The problem is real. For users to access and download pirated content, someone has to make it available, and most of the sites that make pirated content available are in it for the money. The people who run these sites typically make money by displaying advertisements—and, in some cases, by hosting or linking to content that contains malware. Designed to gather data from users’ computers, or even to control them, malware can be very profitable, and as a result it’s a danger that users of pirated material regularly have to contend with.

But does using pirated materials increase a user’s risk of being infected with malware? Or are users smart enough to protect by installing anti-virus software and firewalls, and by avoiding clicking on risky links?
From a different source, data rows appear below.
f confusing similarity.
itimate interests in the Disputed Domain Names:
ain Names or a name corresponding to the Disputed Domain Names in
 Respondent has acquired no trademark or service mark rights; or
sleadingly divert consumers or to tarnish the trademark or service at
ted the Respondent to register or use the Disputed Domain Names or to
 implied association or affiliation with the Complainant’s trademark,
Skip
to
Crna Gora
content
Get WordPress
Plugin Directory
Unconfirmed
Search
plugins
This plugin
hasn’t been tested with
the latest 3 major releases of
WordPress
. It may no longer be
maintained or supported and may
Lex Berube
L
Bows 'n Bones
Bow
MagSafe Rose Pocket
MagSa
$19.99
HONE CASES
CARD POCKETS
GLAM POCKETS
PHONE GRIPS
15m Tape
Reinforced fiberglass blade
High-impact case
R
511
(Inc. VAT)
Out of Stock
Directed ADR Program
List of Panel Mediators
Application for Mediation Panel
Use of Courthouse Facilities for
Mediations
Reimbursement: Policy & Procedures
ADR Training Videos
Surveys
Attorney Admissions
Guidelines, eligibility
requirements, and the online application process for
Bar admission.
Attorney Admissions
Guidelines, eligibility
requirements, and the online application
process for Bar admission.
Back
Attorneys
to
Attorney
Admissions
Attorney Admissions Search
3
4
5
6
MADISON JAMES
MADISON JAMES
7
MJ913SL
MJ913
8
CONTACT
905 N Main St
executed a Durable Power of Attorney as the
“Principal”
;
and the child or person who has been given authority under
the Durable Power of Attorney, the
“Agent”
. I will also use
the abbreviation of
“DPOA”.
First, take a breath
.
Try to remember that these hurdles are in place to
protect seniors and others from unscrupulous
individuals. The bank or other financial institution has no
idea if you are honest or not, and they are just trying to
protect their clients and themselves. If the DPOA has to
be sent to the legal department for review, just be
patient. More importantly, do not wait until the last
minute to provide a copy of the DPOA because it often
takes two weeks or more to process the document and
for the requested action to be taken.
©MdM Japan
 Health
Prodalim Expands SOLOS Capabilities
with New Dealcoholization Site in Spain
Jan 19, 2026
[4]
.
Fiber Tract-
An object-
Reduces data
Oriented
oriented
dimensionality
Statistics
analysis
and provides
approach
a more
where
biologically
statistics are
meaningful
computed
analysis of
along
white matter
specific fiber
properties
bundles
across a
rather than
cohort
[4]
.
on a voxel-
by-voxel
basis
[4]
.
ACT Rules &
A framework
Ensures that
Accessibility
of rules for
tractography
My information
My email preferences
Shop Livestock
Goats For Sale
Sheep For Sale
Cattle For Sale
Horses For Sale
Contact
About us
To answer these questions, we conducted a study on a unique dataset of close to 250 users who form part of an IRB-approved panel within CMU’s Security Behavior Observatory project. The user’s machines were instrumented with various sensors that allowed us to monitor their activities. With detailed controls in place, we observed what websites these users visited, whether they had any anti-virus software or firewalls installed, whether they downloaded any files from pirate sites, and, most importantly, whether their machines ended up showing any evidence of malware intrusion.

The results were clear. The more our users visited piracy sites, we found, the more often their machines got infected with malware. Specifically, whenever they doubled the time they spent on piracy sites, they increased the number of malware processes running on their machines by 20 percent. And those who visited pirate sites more heavily, we discovered, were no more careful about protecting themselves from malware.

These results strongly suggest that if we want to evaluate the harm done by piracy, we need to consider how it degrades the health of users’ computer security—and what the ultimate cost of that degradation is. There’s an important lesson here. Many users, of course, don’t worry about the harm that piracy does to content creators, but they should still be concerned about the harm it can do—to themselves. Piracy, once again, turns out not to offer the free lunch that it appears to.